Claramente existiria uma grande vantagem se fosse possível identificar um bom médium por meio de avaliação quantitativa tão direta como a que é explicada em "Mediunidade Mensurável". Essas vantagens são discutidas nas p. 58-60. É perceptível o desejo do autor em colaborar com o desenvolvimento de novos estudos para a mediunidade, o que, por si só, é algo difícil de constatar nos meios dedicados ao assunto.  

Palavras finais

Mediunidade (assim como a inteligência e a beleza) parece ser uma faculdade humana intrinsecamente imensurável. Entretanto, podemos sim definir medidas quantitativas para o conteúdo da mensagem (9). Por exemplo, dada uma mensagem mediúnica, podemos fazer uma análise sintática e numérica dela, contando-se o número de substantivos, verbos etc. que ela contém. Podemos analisar mais profundamente seu conteúdo, buscando traçar a correspondência fato-informação para cada elemento de mensagem nela presente.

Como é que tal análise poderia caracterizar a mediunidade? Parece ser correto afirmar que, quanto maior a fidelidade do médium na transmissão do conteúdo, mais "desenvolvida" seria a sua mediunidade. Nesse sentido o autor de "Mediunidade Mensurável" identificou a relação entre conteúdo e excelência da fonte que o produz no caso de psicografias.

Entretanto, esbarramos em problemas grandes ao querer criar uma escala numérica de qualificação para médiuns. O problema é que a mediunidade psicográfica (ou psicofônica), apesar de produzir mensagens concretas, ainda é um fenômeno privado do ser humano. Como ponto para meditação, devemos considerar que é possível que o médium seja excelente (no sentido de entrar em contato com muita informação), mas não consiga corretamente colocar no papel todo o conteúdo.
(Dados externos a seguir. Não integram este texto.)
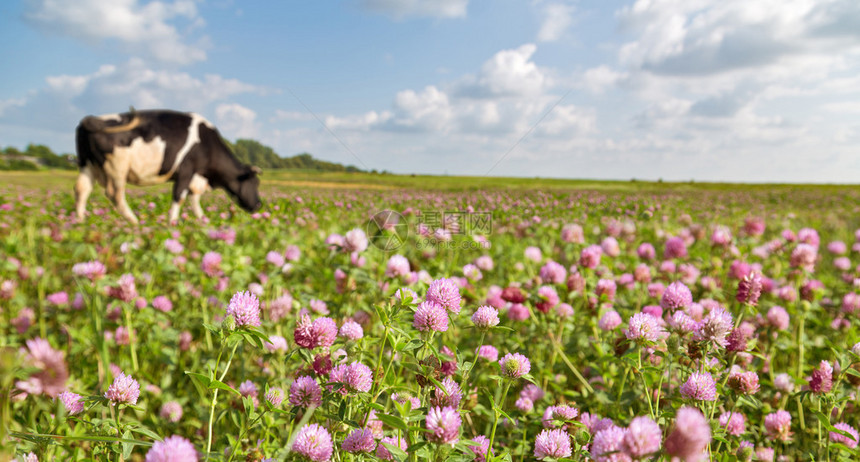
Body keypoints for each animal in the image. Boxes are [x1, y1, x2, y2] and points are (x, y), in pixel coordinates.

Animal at [74, 108, 262, 224]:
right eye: (254, 183)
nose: (259, 205)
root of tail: (90, 119)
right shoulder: (186, 171)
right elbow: (179, 196)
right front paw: (172, 222)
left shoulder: (195, 177)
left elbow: (194, 199)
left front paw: (203, 221)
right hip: (117, 167)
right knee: (115, 194)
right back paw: (134, 222)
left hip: (87, 164)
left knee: (82, 189)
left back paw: (80, 221)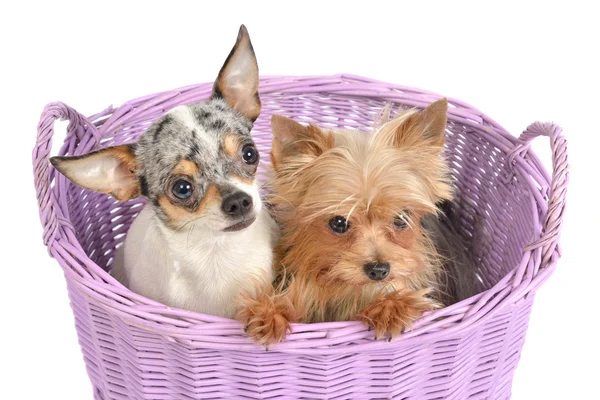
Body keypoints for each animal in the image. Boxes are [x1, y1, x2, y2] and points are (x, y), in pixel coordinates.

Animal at [239, 98, 464, 346]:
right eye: (339, 223)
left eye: (401, 219)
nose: (379, 270)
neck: (346, 287)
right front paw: (271, 313)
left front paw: (391, 306)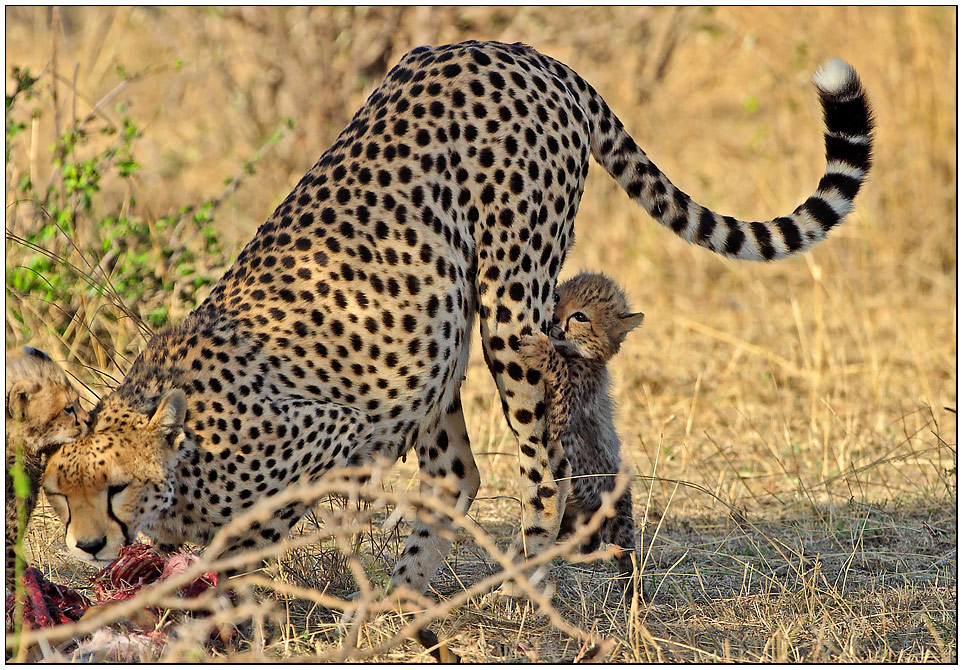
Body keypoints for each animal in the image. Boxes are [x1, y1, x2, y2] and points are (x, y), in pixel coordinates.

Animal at [43, 43, 872, 600]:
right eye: (58, 489)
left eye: (114, 487)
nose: (86, 546)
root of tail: (524, 53)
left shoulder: (331, 439)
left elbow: (248, 542)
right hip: (434, 328)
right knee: (458, 473)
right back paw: (404, 595)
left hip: (511, 306)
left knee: (542, 468)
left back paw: (520, 581)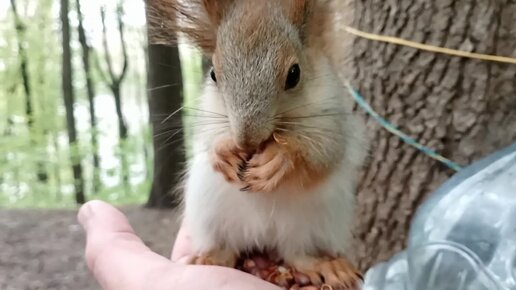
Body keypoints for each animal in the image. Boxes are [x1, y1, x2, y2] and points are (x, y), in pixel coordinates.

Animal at [163, 1, 368, 288]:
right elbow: (207, 137)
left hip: (317, 223)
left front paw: (280, 159)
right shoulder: (207, 112)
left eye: (294, 74)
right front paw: (223, 152)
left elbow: (325, 149)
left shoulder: (332, 116)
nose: (246, 139)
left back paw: (327, 266)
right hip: (209, 213)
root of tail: (262, 237)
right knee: (228, 246)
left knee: (299, 254)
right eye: (213, 74)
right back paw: (212, 258)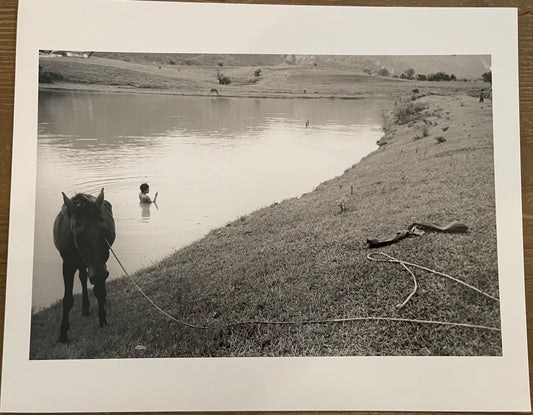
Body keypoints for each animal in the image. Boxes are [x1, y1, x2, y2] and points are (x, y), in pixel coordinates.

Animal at [53, 189, 115, 344]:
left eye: (104, 231)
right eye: (77, 235)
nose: (99, 274)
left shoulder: (101, 262)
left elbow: (99, 290)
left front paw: (103, 320)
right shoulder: (68, 265)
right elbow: (67, 299)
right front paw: (63, 333)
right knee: (83, 277)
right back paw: (85, 308)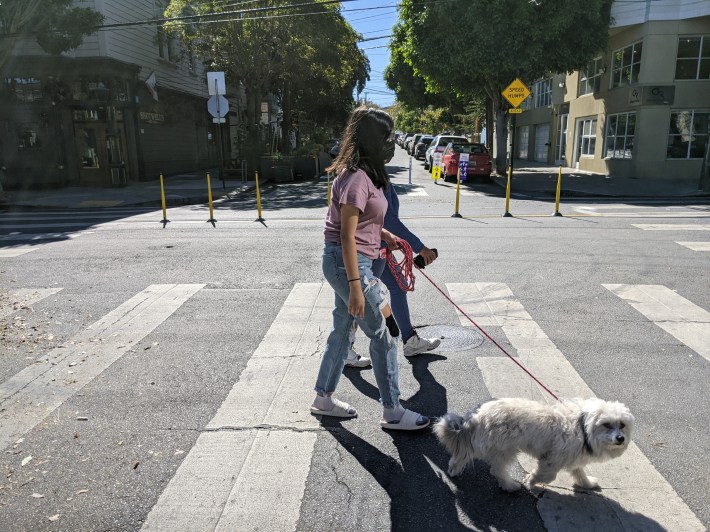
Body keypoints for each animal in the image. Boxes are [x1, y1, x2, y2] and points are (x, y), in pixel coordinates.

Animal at [436, 396, 636, 492]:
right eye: (607, 424)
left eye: (622, 425)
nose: (620, 438)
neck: (582, 428)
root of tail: (476, 416)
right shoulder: (551, 460)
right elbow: (547, 476)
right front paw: (531, 480)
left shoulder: (573, 458)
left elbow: (579, 472)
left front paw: (587, 483)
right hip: (504, 449)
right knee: (496, 470)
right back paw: (509, 485)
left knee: (462, 454)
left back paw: (454, 469)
Para exemplificar, imaginemos dois rádios de uma mesma marca. Um está de acordo com suas especificações de fabricação, enquanto que outro tem um problema em seu alto-falante, que não permite interpretar corretamente o que é transmitido. Então, nesse caso simples, não seria possível colocar o rádio defeituoso como uma "outra classe", ou dizer que o rádio perfeito é "superior". O máximo que se pode dizer é que existe um defeito em um dos rádios. Com isso queremos dizer que, no caso da mediunidade, dificuldades de transmissão de conteúdo podem não ser devidas a diferenças intrínsecas entre classes. Em suma, mediunidade ainda é algo bastante complexo para permitir avaliações quantitativas, mesmo nos casos mais concretos.

Referências e notas
  1. S. Fontana. Mediunidade Mensurável. Um livro digital que resume uma pesquisa sobre a possibilidade de medir estimadamente a mediunidade de uma pessoa. Digital e-book. Acesso em 2014. 62 páginas.
  2. Ver apresentação do autor (em 19/agosto/2012): https://www.youtube.com/watch?v=Pb5JSan2DUE
  3. Séculos foram necessários para dar à física a aparência de "modernidade"e para que ela fosse financiada com recursos públicos. Devemos nos confiar totalmente nas aparências?
  4. Ver, por exemplo: "O Livro dos Médiuns", Segunda parte - Das manifestações espíritas, Capítulo XX - "Da influência moral do médium", Questões diversas.
  5. Revista Espírita 1867, Junho, Dissertações espíritas - "O Magnetismo e o Espiritismo comparados".
  6. Essa ausência de quantificação possivelmente é vista pelo autor como um sinal de "estagnação" do método de Kardec.
  7. Veja, por exemplo, as controvérsias envolvendo a definição de um "quociente de inteligência": Mark Snyderman and Stanley Rothman, (1988), "The IQ Controversy, the Media and Public Policy", Transaction Books.
  8. É fato básico que só se pode somar, subtrair, multiplicar ou dividir "banana com banana" ou "maça com maça".